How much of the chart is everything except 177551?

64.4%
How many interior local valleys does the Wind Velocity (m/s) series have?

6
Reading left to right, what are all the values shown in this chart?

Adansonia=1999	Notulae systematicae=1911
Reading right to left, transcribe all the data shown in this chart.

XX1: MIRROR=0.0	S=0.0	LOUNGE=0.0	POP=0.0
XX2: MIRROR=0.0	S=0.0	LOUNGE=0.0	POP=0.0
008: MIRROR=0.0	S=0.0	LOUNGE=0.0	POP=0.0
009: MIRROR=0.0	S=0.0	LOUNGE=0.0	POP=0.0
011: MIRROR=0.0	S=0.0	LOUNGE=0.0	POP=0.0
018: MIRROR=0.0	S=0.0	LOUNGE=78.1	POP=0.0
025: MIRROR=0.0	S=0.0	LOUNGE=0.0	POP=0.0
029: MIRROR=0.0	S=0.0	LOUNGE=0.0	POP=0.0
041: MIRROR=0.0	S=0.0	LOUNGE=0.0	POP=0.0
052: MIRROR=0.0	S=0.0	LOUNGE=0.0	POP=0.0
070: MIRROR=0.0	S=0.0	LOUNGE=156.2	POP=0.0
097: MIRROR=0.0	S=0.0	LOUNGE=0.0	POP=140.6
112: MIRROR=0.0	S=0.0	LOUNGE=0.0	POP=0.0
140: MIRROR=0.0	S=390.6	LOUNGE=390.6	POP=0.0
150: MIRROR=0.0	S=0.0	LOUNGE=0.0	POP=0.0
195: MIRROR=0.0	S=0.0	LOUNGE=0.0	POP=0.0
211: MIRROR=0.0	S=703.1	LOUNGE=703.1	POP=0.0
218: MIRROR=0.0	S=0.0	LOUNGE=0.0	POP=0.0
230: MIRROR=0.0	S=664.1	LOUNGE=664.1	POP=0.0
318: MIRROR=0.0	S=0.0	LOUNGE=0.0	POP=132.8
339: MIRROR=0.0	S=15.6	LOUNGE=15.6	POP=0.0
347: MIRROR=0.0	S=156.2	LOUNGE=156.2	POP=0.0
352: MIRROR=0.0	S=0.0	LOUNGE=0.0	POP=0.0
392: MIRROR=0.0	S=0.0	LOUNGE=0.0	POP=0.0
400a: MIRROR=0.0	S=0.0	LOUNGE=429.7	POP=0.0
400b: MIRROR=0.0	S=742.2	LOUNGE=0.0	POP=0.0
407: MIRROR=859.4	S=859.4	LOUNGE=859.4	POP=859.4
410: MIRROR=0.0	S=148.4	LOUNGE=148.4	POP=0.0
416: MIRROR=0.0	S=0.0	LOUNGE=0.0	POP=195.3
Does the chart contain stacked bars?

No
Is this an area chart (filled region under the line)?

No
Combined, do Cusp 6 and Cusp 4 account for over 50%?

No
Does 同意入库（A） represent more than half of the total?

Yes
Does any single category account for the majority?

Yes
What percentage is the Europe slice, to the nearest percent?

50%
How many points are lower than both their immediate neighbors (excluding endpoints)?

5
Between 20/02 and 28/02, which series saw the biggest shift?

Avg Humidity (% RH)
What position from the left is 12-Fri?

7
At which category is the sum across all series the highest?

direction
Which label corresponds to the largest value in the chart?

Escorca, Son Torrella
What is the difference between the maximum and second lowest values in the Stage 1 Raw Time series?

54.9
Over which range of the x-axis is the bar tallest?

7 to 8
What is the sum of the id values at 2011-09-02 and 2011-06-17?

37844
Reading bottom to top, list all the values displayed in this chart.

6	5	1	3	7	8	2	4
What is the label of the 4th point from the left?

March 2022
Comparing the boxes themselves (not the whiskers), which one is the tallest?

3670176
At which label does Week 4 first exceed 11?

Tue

☆ ☆ ☆

Copy out each line in the records above that contains the word "Reading".

Reading left to right, what are all the values shown in this chart?
Reading right to left, transcribe all the data shown in this chart.
Reading bottom to top, list all the values displayed in this chart.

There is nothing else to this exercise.